Many of Nardelli's changes come down to dollars and cents. "Cash is king," says CFO Carol Tome, a tough Nardelli ally. They have eliminated the company's famous cash-return policy--a move akin to defacing "the Holy Grail," Nardelli notes. Marcus and Blank held sacred the promise that if you bought any item at Home Depot and returned it to any store, receipt or no, next year or next decade, you got cash back, no questions asked. Abuse was flagrant. Nardelli and Tome collected data on how much the policy was costing, created spreadsheets, and shared the findings with store managers--who, pre-Nardelli, were not linked by e-mail. The new policy--no receipt, credit only--will save Home Depot well over $10 million annually, Nardelli says. He has also centralized buying, consolidating it from nine regional offices to one, in Atlanta. That has turned out to be a Darwinian exercise that squeezes out many local suppliers and gives the edge to efficient biggies that can serve Home Depot nationwide.

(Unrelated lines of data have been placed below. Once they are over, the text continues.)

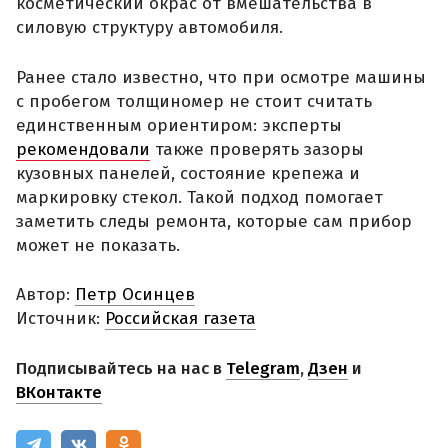
косметический окрас от вмешательства в
силовую структуру автомобиля.
Ранее стало известно, что при осмотре машины
с пробегом толщиномер не стоит считать
единственным ориентиром: эксперты
рекомендовали
также проверять зазоры
кузовных панелей, состояние крепежа и
маркировку стекол. Такой подход помогает
заметить следы ремонта, которые сам прибор
может не показать.
Автор:
Петр Осинцев
Источник:
Российская газета
Подписывайтесь на нас в
Telegram
,
Дзен
и
ВКонтакте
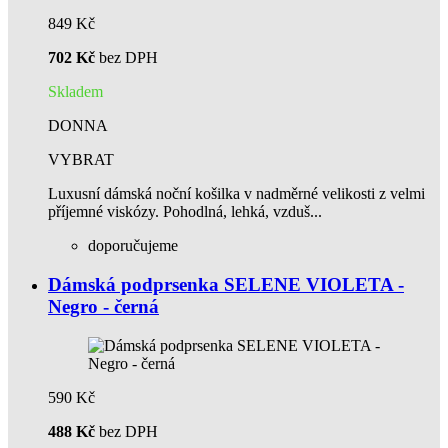
849 Kč
702 Kč
bez DPH
Skladem
DONNA
VYBRAT
Luxusní dámská noční košilka v nadměrné velikosti z velmi
příjemné viskózy. Pohodlná, lehká, vzduš...
doporučujeme
Dámská podprsenka SELENE VIOLETA -
Negro - černá
590 Kč
488 Kč
bez DPH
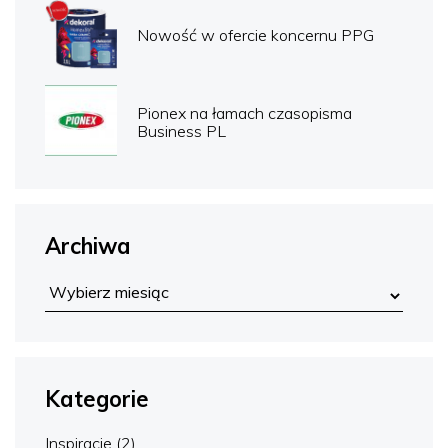
Nowość w ofercie koncernu PPG
Pionex na łamach czasopisma
Business PL
Archiwa
Kategorie
Inspiracje
(2)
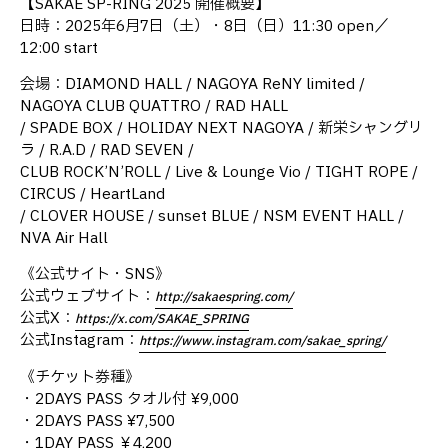
【SAKAE SP-RING 2025 開催概要】
日時：2025年6月7日（土）・8日（日）11:30 open／
12:00 start
会場：DIAMOND HALL / NAGOYA ReNY limited /
NAGOYA CLUB QUATTRO / RAD HALL
/ SPADE BOX / HOLIDAY NEXT NAGOYA / 新栄シャングリ
ラ / R.A.D / RAD SEVEN /
CLUB ROCK’N’ROLL / Live & Lounge Vio / TIGHT ROPE /
CIRCUS / HeartLand
/ CLOVER HOUSE / sunset BLUE / NSM EVENT HALL /
NVA Air Hall
《公式サイト・SNS》
公式ウェブサイト：​
http://sakaespring.com/​
公式X：​
https://x.com/SAKAE_SPRING
公式Instagram：
https://www.instagram.com/sakae_spring/
《チケット券種》
・2DAYS PASS タオル付 ¥9,000
・2DAYS PASS ¥7,500
・1DAY PASS ￥4,200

These are no-brainer fixes that almost any professional manager would make. Nardelli's more substantial and, frankly, riskier change is to the DNA of the place: the people. He has lost 24 of 39 senior officers in the first 19 months--some were fired, others quit. And he has brought in a bunch of nonretail people, including many GE alumni. "This is a business that has to reach outside of itself," Nardelli says.

If you want to know how much stock the new Home Depot puts into recruiting and developing its talent, just look at Dennis Donovan. A human resources executive who worked with Nardelli at GE Power Systems, he joined Home Depot as HR chief a year ago and got a $21.5 million pay package for 2001. That made him the second-highest-paid person at Home Depot last year (after Nardelli, who pulled in $24 million)--and probably the best-paid HR guy in America. "Yeah, Bob screwed me, but I came anyway," says Donovan, laughing. Says Nardelli: "A lot of HR people are just theorists. Dennis is the ultimate practitioner. He's the most effective HR manager I've ever known."